## TASK TO COMPLETE
Return every line below exactly, leaving nothing out.

··· DATA TO EXAMINE

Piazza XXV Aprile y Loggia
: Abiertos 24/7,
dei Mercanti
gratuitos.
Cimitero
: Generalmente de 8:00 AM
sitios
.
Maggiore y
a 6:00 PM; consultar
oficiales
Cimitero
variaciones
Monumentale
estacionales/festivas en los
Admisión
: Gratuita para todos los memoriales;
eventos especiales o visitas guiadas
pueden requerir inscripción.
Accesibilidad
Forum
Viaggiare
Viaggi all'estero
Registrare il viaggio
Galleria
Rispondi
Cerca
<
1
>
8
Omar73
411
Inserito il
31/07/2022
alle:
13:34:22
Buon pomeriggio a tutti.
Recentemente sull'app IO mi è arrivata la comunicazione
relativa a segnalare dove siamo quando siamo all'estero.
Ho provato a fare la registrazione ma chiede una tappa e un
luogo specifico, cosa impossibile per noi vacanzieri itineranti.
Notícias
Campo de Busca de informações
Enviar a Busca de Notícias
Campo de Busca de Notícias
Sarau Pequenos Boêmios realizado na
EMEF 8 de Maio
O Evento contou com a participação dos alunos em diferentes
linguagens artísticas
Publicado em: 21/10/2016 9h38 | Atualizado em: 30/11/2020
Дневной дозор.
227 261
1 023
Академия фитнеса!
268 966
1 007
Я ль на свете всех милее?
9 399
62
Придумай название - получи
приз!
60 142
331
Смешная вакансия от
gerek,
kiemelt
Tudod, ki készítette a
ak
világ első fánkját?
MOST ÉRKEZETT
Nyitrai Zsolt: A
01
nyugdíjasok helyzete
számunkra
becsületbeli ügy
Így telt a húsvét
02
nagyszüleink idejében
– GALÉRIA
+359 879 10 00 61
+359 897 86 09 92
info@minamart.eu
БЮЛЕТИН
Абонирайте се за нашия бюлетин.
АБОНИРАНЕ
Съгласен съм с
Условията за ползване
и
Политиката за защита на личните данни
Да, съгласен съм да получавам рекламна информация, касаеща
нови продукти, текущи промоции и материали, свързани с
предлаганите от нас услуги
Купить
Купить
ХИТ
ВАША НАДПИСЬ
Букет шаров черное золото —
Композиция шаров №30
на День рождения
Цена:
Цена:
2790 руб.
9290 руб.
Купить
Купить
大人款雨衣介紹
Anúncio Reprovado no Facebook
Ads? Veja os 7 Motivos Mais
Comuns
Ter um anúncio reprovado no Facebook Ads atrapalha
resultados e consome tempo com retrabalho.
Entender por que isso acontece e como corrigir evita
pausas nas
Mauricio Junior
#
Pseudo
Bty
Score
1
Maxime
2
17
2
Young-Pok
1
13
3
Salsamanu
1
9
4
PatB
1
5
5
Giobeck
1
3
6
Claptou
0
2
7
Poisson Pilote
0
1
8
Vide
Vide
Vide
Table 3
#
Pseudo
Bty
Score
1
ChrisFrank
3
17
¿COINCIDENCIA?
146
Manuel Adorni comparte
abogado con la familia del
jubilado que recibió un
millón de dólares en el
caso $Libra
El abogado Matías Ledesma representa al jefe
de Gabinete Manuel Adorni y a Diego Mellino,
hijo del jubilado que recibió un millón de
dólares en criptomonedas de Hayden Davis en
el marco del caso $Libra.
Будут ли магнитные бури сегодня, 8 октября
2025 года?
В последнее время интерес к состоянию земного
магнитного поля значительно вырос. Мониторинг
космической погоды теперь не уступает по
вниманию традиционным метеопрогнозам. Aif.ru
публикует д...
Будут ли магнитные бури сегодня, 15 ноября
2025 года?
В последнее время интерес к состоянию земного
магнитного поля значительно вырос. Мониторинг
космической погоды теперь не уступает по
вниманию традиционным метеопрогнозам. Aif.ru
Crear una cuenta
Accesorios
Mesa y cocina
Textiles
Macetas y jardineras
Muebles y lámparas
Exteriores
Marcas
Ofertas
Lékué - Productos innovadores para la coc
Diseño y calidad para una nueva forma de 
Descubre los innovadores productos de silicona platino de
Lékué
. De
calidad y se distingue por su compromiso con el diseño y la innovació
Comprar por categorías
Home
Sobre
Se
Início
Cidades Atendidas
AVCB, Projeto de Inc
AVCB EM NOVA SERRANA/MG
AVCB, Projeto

······

## OUTPUT OF THE EXERCISE
Piazza XXV Aprile y Loggia
: Abiertos 24/7,
dei Mercanti
gratuitos.
Cimitero
: Generalmente de 8:00 AM
sitios
.
Maggiore y
a 6:00 PM; consultar
oficiales
Cimitero
variaciones
Monumentale
estacionales/festivas en los
Admisión
: Gratuita para todos los memoriales;
eventos especiales o visitas guiadas
pueden requerir inscripción.
Accesibilidad
Forum
Viaggiare
Viaggi all'estero
Registrare il viaggio
Galleria
Rispondi
Cerca
<
1
>
8
Omar73
411
Inserito il
31/07/2022
alle:
13:34:22
Buon pomeriggio a tutti.
Recentemente sull'app IO mi è arrivata la comunicazione
relativa a segnalare dove siamo quando siamo all'estero.
Ho provato a fare la registrazione ma chiede una tappa e un
luogo specifico, cosa impossibile per noi vacanzieri itineranti.
Notícias
Campo de Busca de informações
Enviar a Busca de Notícias
Campo de Busca de Notícias
Sarau Pequenos Boêmios realizado na
EMEF 8 de Maio
O Evento contou com a participação dos alunos em diferentes
linguagens artísticas
Publicado em: 21/10/2016 9h38 | Atualizado em: 30/11/2020
Дневной дозор.
227 261
1 023
Академия фитнеса!
268 966
1 007
Я ль на свете всех милее?
9 399
62
Придумай название - получи
приз!
60 142
331
Смешная вакансия от
gerek,
kiemelt
Tudod, ki készítette a
ak
világ első fánkját?
MOST ÉRKEZETT
Nyitrai Zsolt: A
01
nyugdíjasok helyzete
számunkra
becsületbeli ügy
Így telt a húsvét
02
nagyszüleink idejében
– GALÉRIA
+359 879 10 00 61
+359 897 86 09 92
info@minamart.eu
БЮЛЕТИН
Абонирайте се за нашия бюлетин.
АБОНИРАНЕ
Съгласен съм с
Условията за ползване
и
Политиката за защита на личните данни
Да, съгласен съм да получавам рекламна информация, касаеща
нови продукти, текущи промоции и материали, свързани с
предлаганите от нас услуги
Купить
Купить
ХИТ
ВАША НАДПИСЬ
Букет шаров черное золото —
Композиция шаров №30
на День рождения
Цена:
Цена:
2790 руб.
9290 руб.
Купить
Купить
大人款雨衣介紹
Anúncio Reprovado no Facebook
Ads? Veja os 7 Motivos Mais
Comuns
Ter um anúncio reprovado no Facebook Ads atrapalha
resultados e consome tempo com retrabalho.
Entender por que isso acontece e como corrigir evita
pausas nas
Mauricio Junior
#
Pseudo
Bty
Score
1
Maxime
2
17
2
Young-Pok
1
13
3
Salsamanu
1
9
4
PatB
1
5
5
Giobeck
1
3
6
Claptou
0
2
7
Poisson Pilote
0
1
8
Vide
Vide
Vide
Table 3
#
Pseudo
Bty
Score
1
ChrisFrank
3
17
¿COINCIDENCIA?
146
Manuel Adorni comparte
abogado con la familia del
jubilado que recibió un
millón de dólares en el
caso $Libra
El abogado Matías Ledesma representa al jefe
de Gabinete Manuel Adorni y a Diego Mellino,
hijo del jubilado que recibió un millón de
dólares en criptomonedas de Hayden Davis en
el marco del caso $Libra.
Будут ли магнитные бури сегодня, 8 октября
2025 года?
В последнее время интерес к состоянию земного
магнитного поля значительно вырос. Мониторинг
космической погоды теперь не уступает по
вниманию традиционным метеопрогнозам. Aif.ru
публикует д...
Будут ли магнитные бури сегодня, 15 ноября
2025 года?
В последнее время интерес к состоянию земного
магнитного поля значительно вырос. Мониторинг
космической погоды теперь не уступает по
вниманию традиционным метеопрогнозам. Aif.ru
Crear una cuenta
Accesorios
Mesa y cocina
Textiles
Macetas y jardineras
Muebles y lámparas
Exteriores
Marcas
Ofertas
Lékué - Productos innovadores para la coc
Diseño y calidad para una nueva forma de 
Descubre los innovadores productos de silicona platino de
Lékué
. De
calidad y se distingue por su compromiso con el diseño y la innovació
Comprar por categorías
Home
Sobre
Se
Início
Cidades Atendidas
AVCB, Projeto de Inc
AVCB EM NOVA SERRANA/MG
AVCB, Projeto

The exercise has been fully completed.